> [Your goal]:
Reproduce the listing below exactly. Pictures do not belong in the copy.

****************

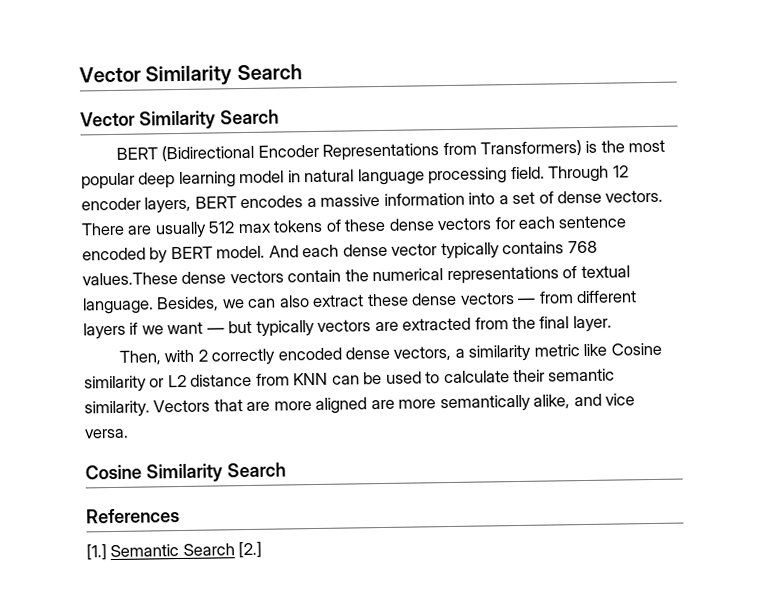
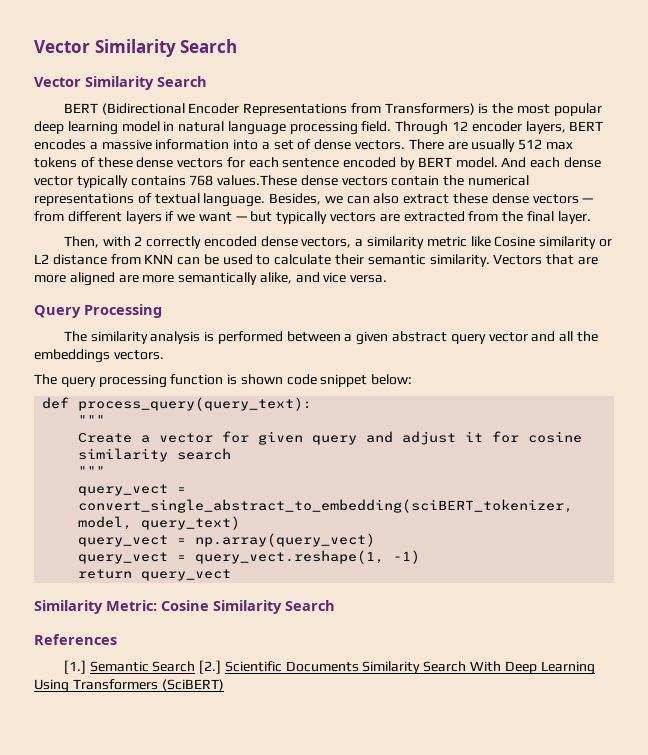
(129, 433) none -> [34,304,162,318] [63,331,598,345] [34,349,164,363] [34,374,413,388] [42,397,313,411] [78,415,106,425] [78,431,583,445] [78,448,232,462] [78,466,106,476] [78,484,187,496] [78,499,574,513] [78,516,241,530] [78,533,376,547] [78,550,421,564] [78,569,232,581] [34,600,157,614] Query Processing // The similarity analysis is performed between a given abstract query vector and all the embeddings vectors. // The query processing function is shown code snippet below: // def process_query(query_text): // """ // Create a vector for given query and adjust it for cosine similarity search // """ // query_vect = convert_single_abstract_to_embedding(sciBERT_tokenizer, model, query_text) // query_vect = np.array(query_vect) // query_vect = query_vect.reshape(1, -1) // return query_vect // Similarity Metric:
(263, 550) none -> [224,661,595,675] [34,679,224,693] Scientific Documents Similarity Search With Deep Learning Using Transformers (SciBERT)

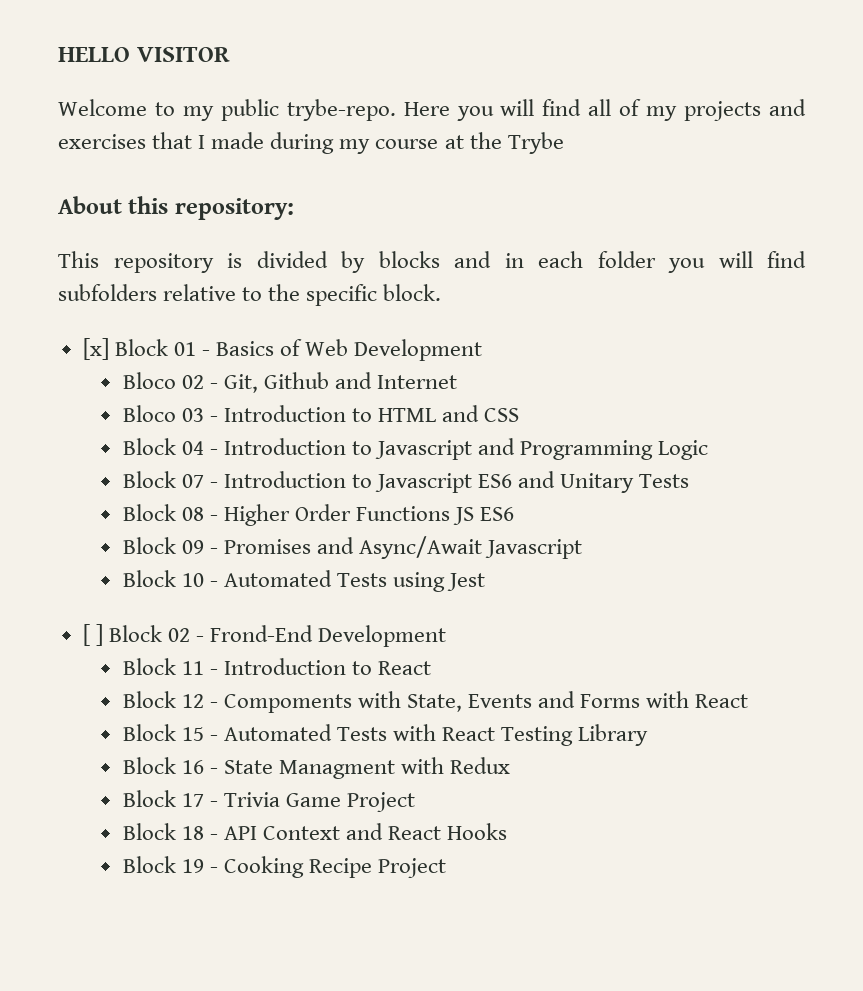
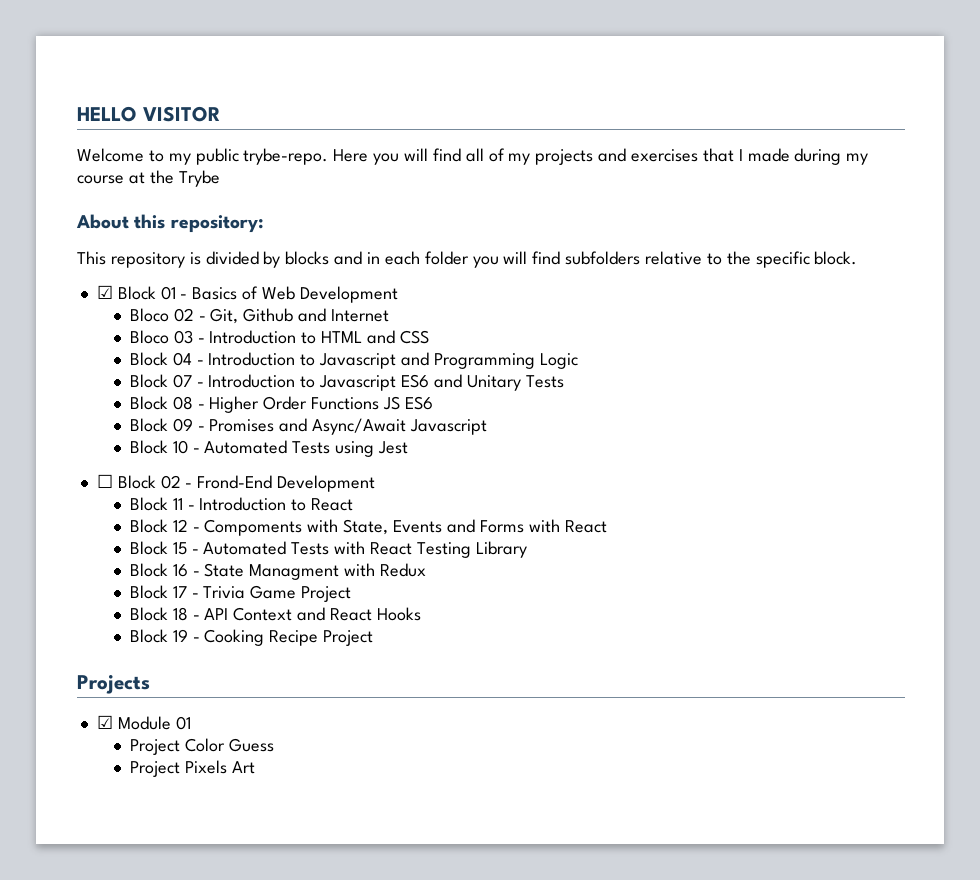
[82,338,109,360] [x] -> [96,285,113,299] ☑
[82,624,103,646] [ ] -> [96,474,113,488] ☐
(447, 868) none -> [77,675,150,694] [96,715,191,730] [129,738,274,755] [129,760,255,777] // Projects // ☑ Module 01 // Project Color Guess // Project Pixels Art

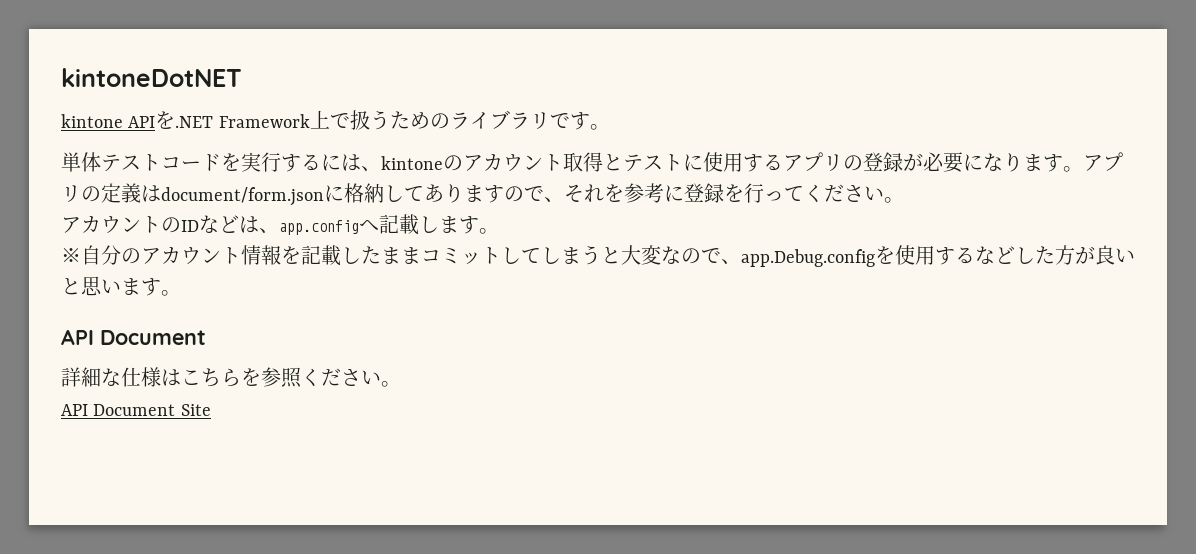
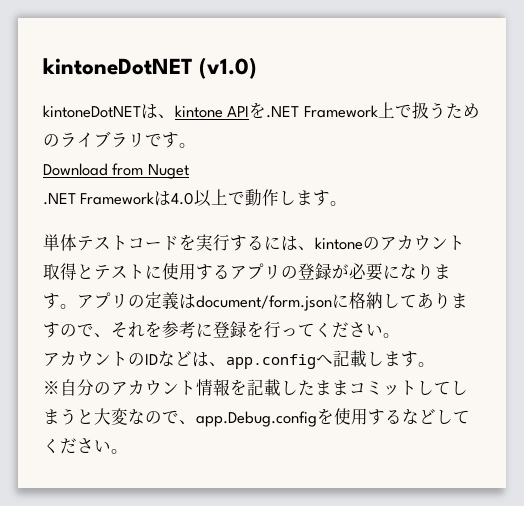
[61,68,242,87] kintoneDotNET // -> [43,57,258,79] [43,104,175,119] kintoneDotNET (v1.0) // kintoneDotNETは、
(610, 127) none -> [43,163,189,179] [43,189,348,207] // Download from Nuget // .NET Frameworkは4.0以上で動作します。
[1035,245,1135,265] [61,276,181,296] [61,329,206,345] [61,367,401,388] [61,404,211,416] た方が良いと思います。 // API Document // 詳細な仕様はこちらを参照ください。 // API Document Site -> [453,410,470,424] [43,438,128,454] てください。

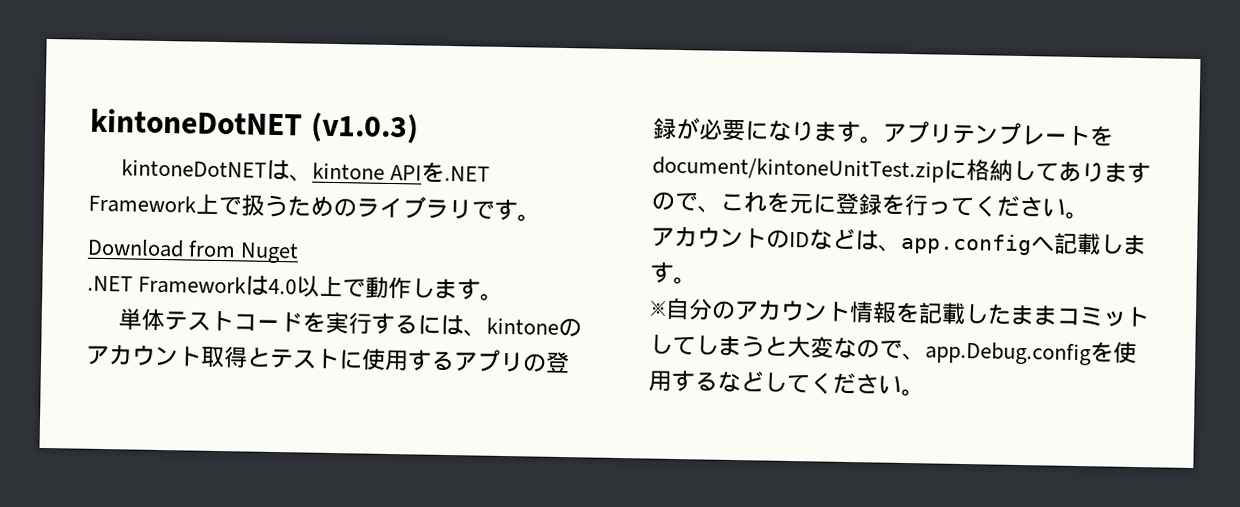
[43,57,258,79] kintoneDotNET (v1.0) -> [90,108,419,144] kintoneDotNET (v1.0.3)
[128,292,332,311] の定義はdocument/form.json -> [951,122,1114,147] [652,156,944,183] テンプレートをdocument/kintoneUnitTest.zip
[111,321,196,338] それを参考 -> [720,191,814,215] これを元

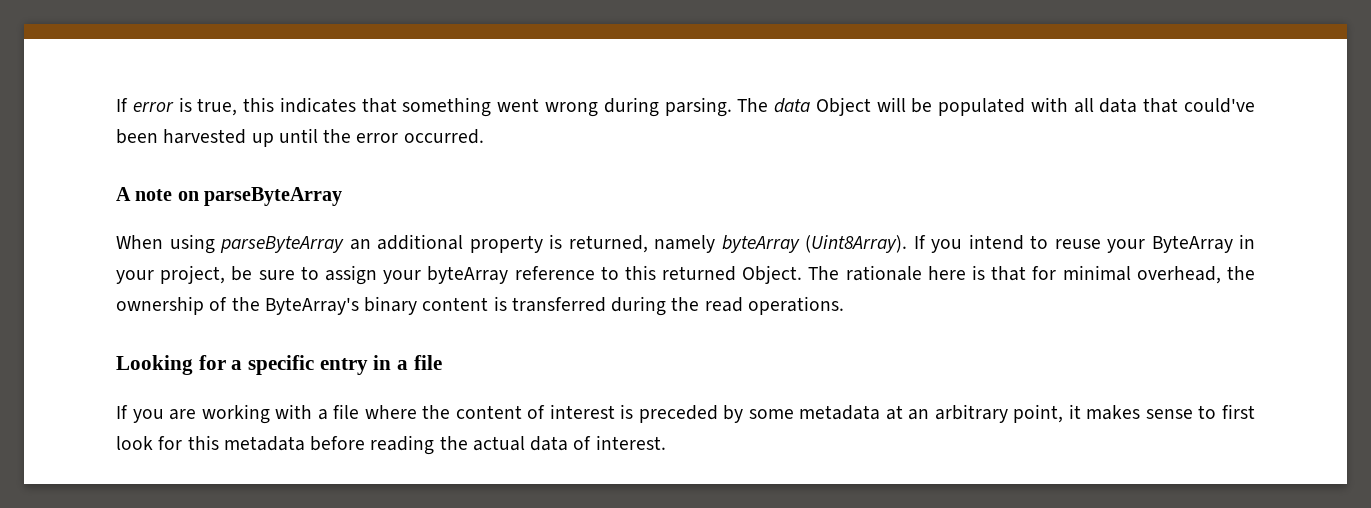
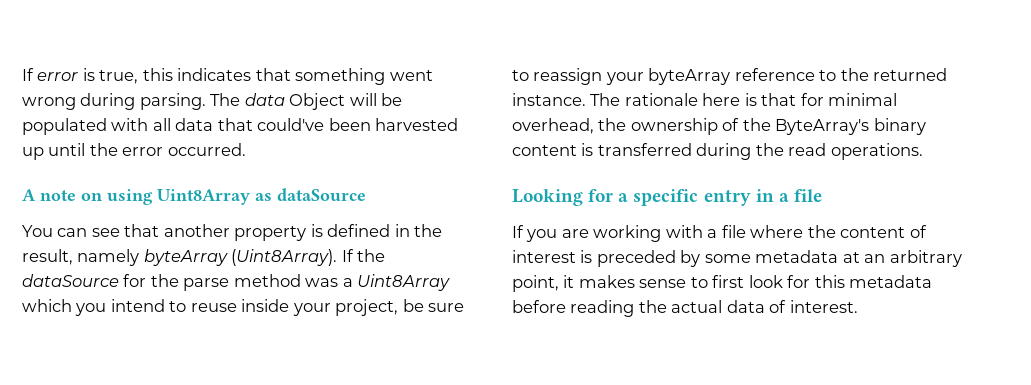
[204,187,343,206] [116,234,926,254] parseByteArray // When using parseByteArray an additional property is returned, namely byteArray (Uint8Array). If -> [107,188,366,205] [22,224,443,241] [22,249,386,266] [22,274,451,291] [22,299,72,312] using Uint8Array as dataSource // You can see that another property is defined in the result, namely byteArray (Uint8Array). If the dataSource for the parse method was a Uint8Array which
[1107,234,1255,253] your ByteArray in -> [241,299,290,312] inside
[324,265,377,285] assign -> [533,68,603,85] reassign
[624,265,803,284] this returned Object. -> [840,68,948,81] [512,93,586,106] the returned instance.

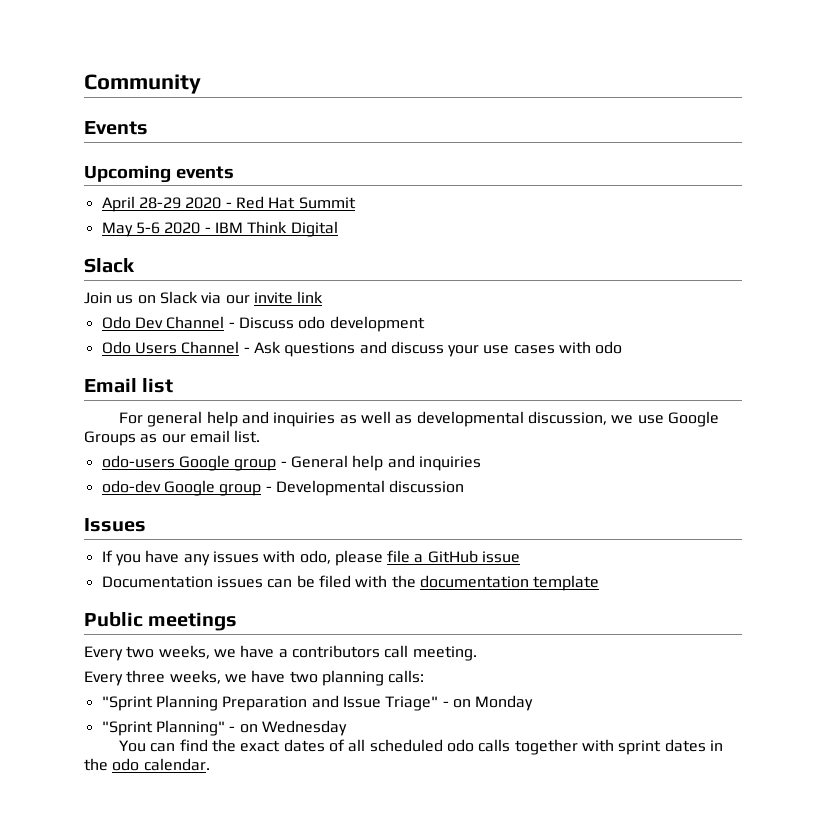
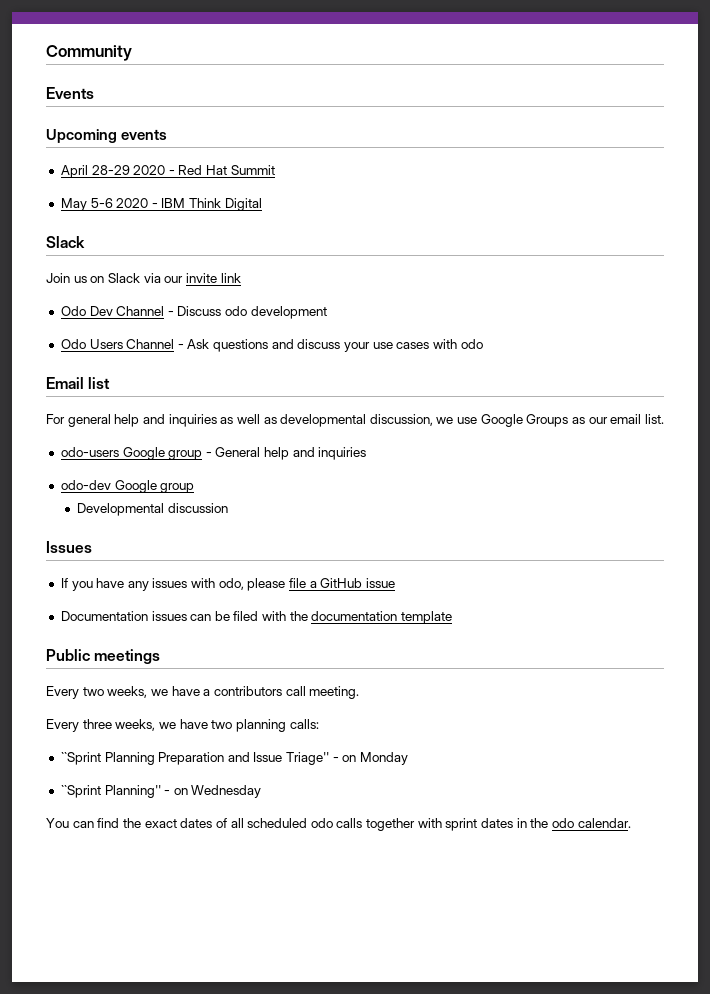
[265,486,272,492] - -> (195, 488) //
[101,696,153,711] "Sprint -> [60,752,101,765] ``Sprint
[385,696,439,711] Triage" -> [286,752,330,765] Triage''
[101,720,225,736] "Sprint Planning" -> [60,785,161,798] ``Sprint Planning''

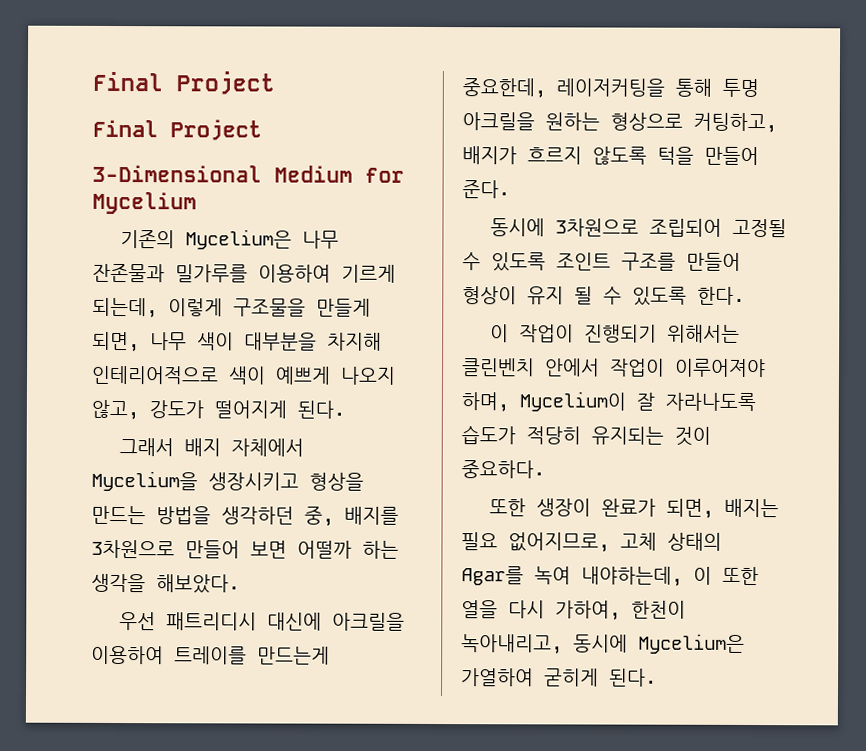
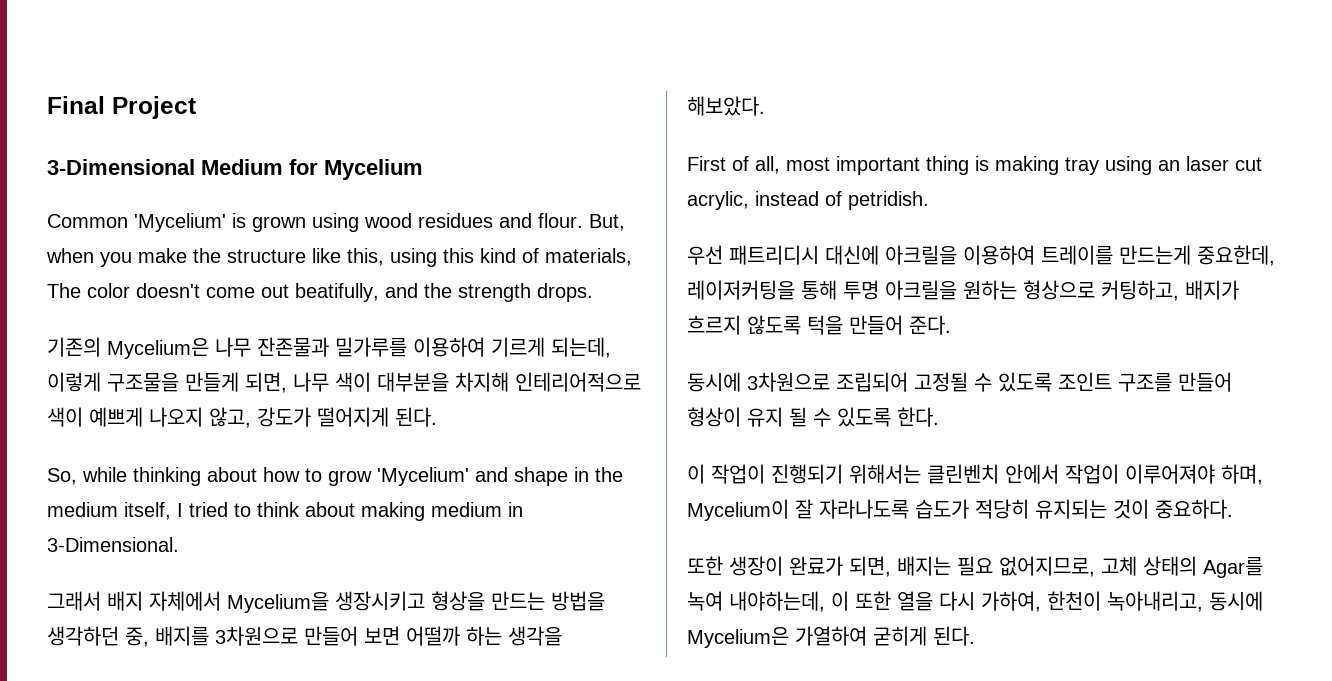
[92,71,275,95] [92,119,262,141] Final Project // Final Project -> [47,96,196,119] Final Project
(197, 203) none -> [47,213,625,232] [46,248,632,267] [47,283,593,302] // Common 'Mycelium' is grown using wood residues and flour. But, when you make the structure like this, using this kind of materials, The color doesn't come out beatifully, and the strength drops.
(345, 409) none -> [47,467,623,486] [47,502,523,521] [47,537,179,552] // So, while thinking about how to grow 'Mycelium' and shape in the medium itself, I tried to think about making medium in 3-Dimensional.
(240, 584) none -> [687,156,1262,175] [687,191,929,210] // First of all, most important thing is making tray using an laser cut acrylic, instead of petridish.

****************

> [Exercise output]:
(129, 433) none -> [34,304,162,318] [63,331,598,345] [34,349,164,363] [34,374,413,388] [42,397,313,411] [78,415,106,425] [78,431,583,445] [78,448,232,462] [78,466,106,476] [78,484,187,496] [78,499,574,513] [78,516,241,530] [78,533,376,547] [78,550,421,564] [78,569,232,581] [34,600,157,614] Query Processing // The similarity analysis is performed between a given abstract query vector and all the embeddings vectors. // The query processing function is shown code snippet below: // def process_query(query_text): // """ // Create a vector for given query and adjust it for cosine similarity search // """ // query_vect = convert_single_abstract_to_embedding(sciBERT_tokenizer, model, query_text) // query_vect = np.array(query_vect) // query_vect = query_vect.reshape(1, -1) // return query_vect // Similarity Metric:
(263, 550) none -> [224,661,595,675] [34,679,224,693] Scientific Documents Similarity Search With Deep Learning Using Transformers (SciBERT)

[82,338,109,360] [x] -> [96,285,113,299] ☑
[82,624,103,646] [ ] -> [96,474,113,488] ☐
(447, 868) none -> [77,675,150,694] [96,715,191,730] [129,738,274,755] [129,760,255,777] // Projects // ☑ Module 01 // Project Color Guess // Project Pixels Art

[61,68,242,87] kintoneDotNET // -> [43,57,258,79] [43,104,175,119] kintoneDotNET (v1.0) // kintoneDotNETは、
(610, 127) none -> [43,163,189,179] [43,189,348,207] // Download from Nuget // .NET Frameworkは4.0以上で動作します。
[1035,245,1135,265] [61,276,181,296] [61,329,206,345] [61,367,401,388] [61,404,211,416] た方が良いと思います。 // API Document // 詳細な仕様はこちらを参照ください。 // API Document Site -> [453,410,470,424] [43,438,128,454] てください。

[43,57,258,79] kintoneDotNET (v1.0) -> [90,108,419,144] kintoneDotNET (v1.0.3)
[128,292,332,311] の定義はdocument/form.json -> [951,122,1114,147] [652,156,944,183] テンプレートをdocument/kintoneUnitTest.zip
[111,321,196,338] それを参考 -> [720,191,814,215] これを元

[204,187,343,206] [116,234,926,254] parseByteArray // When using parseByteArray an additional property is returned, namely byteArray (Uint8Array). If -> [107,188,366,205] [22,224,443,241] [22,249,386,266] [22,274,451,291] [22,299,72,312] using Uint8Array as dataSource // You can see that another property is defined in the result, namely byteArray (Uint8Array). If the dataSource for the parse method was a Uint8Array which
[1107,234,1255,253] your ByteArray in -> [241,299,290,312] inside
[324,265,377,285] assign -> [533,68,603,85] reassign
[624,265,803,284] this returned Object. -> [840,68,948,81] [512,93,586,106] the returned instance.

[265,486,272,492] - -> (195, 488) //
[101,696,153,711] "Sprint -> [60,752,101,765] ``Sprint
[385,696,439,711] Triage" -> [286,752,330,765] Triage''
[101,720,225,736] "Sprint Planning" -> [60,785,161,798] ``Sprint Planning''

[92,71,275,95] [92,119,262,141] Final Project // Final Project -> [47,96,196,119] Final Project
(197, 203) none -> [47,213,625,232] [46,248,632,267] [47,283,593,302] // Common 'Mycelium' is grown using wood residues and flour. But, when you make the structure like this, using this kind of materials, The color doesn't come out beatifully, and the strength drops.
(345, 409) none -> [47,467,623,486] [47,502,523,521] [47,537,179,552] // So, while thinking about how to grow 'Mycelium' and shape in the medium itself, I tried to think about making medium in 3-Dimensional.
(240, 584) none -> [687,156,1262,175] [687,191,929,210] // First of all, most important thing is making tray using an laser cut acrylic, instead of petridish.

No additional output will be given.